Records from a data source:
● ● ● ●

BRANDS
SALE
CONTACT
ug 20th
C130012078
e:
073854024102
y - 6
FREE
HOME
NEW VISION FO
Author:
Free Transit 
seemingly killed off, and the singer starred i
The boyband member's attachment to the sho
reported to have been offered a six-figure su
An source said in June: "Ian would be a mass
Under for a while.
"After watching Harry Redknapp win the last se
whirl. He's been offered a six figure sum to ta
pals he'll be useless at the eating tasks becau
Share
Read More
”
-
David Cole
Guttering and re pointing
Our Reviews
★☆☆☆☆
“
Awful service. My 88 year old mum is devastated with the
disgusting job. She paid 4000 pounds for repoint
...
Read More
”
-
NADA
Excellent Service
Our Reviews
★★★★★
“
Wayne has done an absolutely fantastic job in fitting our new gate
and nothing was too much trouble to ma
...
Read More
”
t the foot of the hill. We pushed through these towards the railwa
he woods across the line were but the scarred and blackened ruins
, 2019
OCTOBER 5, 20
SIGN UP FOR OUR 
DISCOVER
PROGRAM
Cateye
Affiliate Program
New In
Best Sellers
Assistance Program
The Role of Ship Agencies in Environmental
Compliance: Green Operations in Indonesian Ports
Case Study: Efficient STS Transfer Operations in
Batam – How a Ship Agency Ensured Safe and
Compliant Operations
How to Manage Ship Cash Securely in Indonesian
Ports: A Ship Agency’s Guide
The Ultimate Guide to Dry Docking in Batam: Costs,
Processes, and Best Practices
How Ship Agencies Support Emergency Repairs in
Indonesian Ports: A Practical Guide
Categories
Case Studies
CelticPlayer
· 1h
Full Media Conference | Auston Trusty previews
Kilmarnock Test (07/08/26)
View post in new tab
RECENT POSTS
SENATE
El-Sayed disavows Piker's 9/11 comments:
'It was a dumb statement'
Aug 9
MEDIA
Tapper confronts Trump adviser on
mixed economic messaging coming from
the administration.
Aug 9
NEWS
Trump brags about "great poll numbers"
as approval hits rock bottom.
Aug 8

● ● ● ●

__Your goal__: Output each record precisely as written.

__Response for this exercise__:
BRANDS
SALE
CONTACT
ug 20th
C130012078
e:
073854024102
y - 6
FREE
HOME
NEW VISION FO
Author:
Free Transit 
seemingly killed off, and the singer starred i
The boyband member's attachment to the sho
reported to have been offered a six-figure su
An source said in June: "Ian would be a mass
Under for a while.
"After watching Harry Redknapp win the last se
whirl. He's been offered a six figure sum to ta
pals he'll be useless at the eating tasks becau
Share
Read More
”
-
David Cole
Guttering and re pointing
Our Reviews
★☆☆☆☆
“
Awful service. My 88 year old mum is devastated with the
disgusting job. She paid 4000 pounds for repoint
...
Read More
”
-
NADA
Excellent Service
Our Reviews
★★★★★
“
Wayne has done an absolutely fantastic job in fitting our new gate
and nothing was too much trouble to ma
...
Read More
”
t the foot of the hill. We pushed through these towards the railwa
he woods across the line were but the scarred and blackened ruins
, 2019
OCTOBER 5, 20
SIGN UP FOR OUR 
DISCOVER
PROGRAM
Cateye
Affiliate Program
New In
Best Sellers
Assistance Program
The Role of Ship Agencies in Environmental
Compliance: Green Operations in Indonesian Ports
Case Study: Efficient STS Transfer Operations in
Batam – How a Ship Agency Ensured Safe and
Compliant Operations
How to Manage Ship Cash Securely in Indonesian
Ports: A Ship Agency’s Guide
The Ultimate Guide to Dry Docking in Batam: Costs,
Processes, and Best Practices
How Ship Agencies Support Emergency Repairs in
Indonesian Ports: A Practical Guide
Categories
Case Studies
CelticPlayer
· 1h
Full Media Conference | Auston Trusty previews
Kilmarnock Test (07/08/26)
View post in new tab
RECENT POSTS
SENATE
El-Sayed disavows Piker's 9/11 comments:
'It was a dumb statement'
Aug 9
MEDIA
Tapper confronts Trump adviser on
mixed economic messaging coming from
the administration.
Aug 9
NEWS
Trump brags about "great poll numbers"
as approval hits rock bottom.
Aug 8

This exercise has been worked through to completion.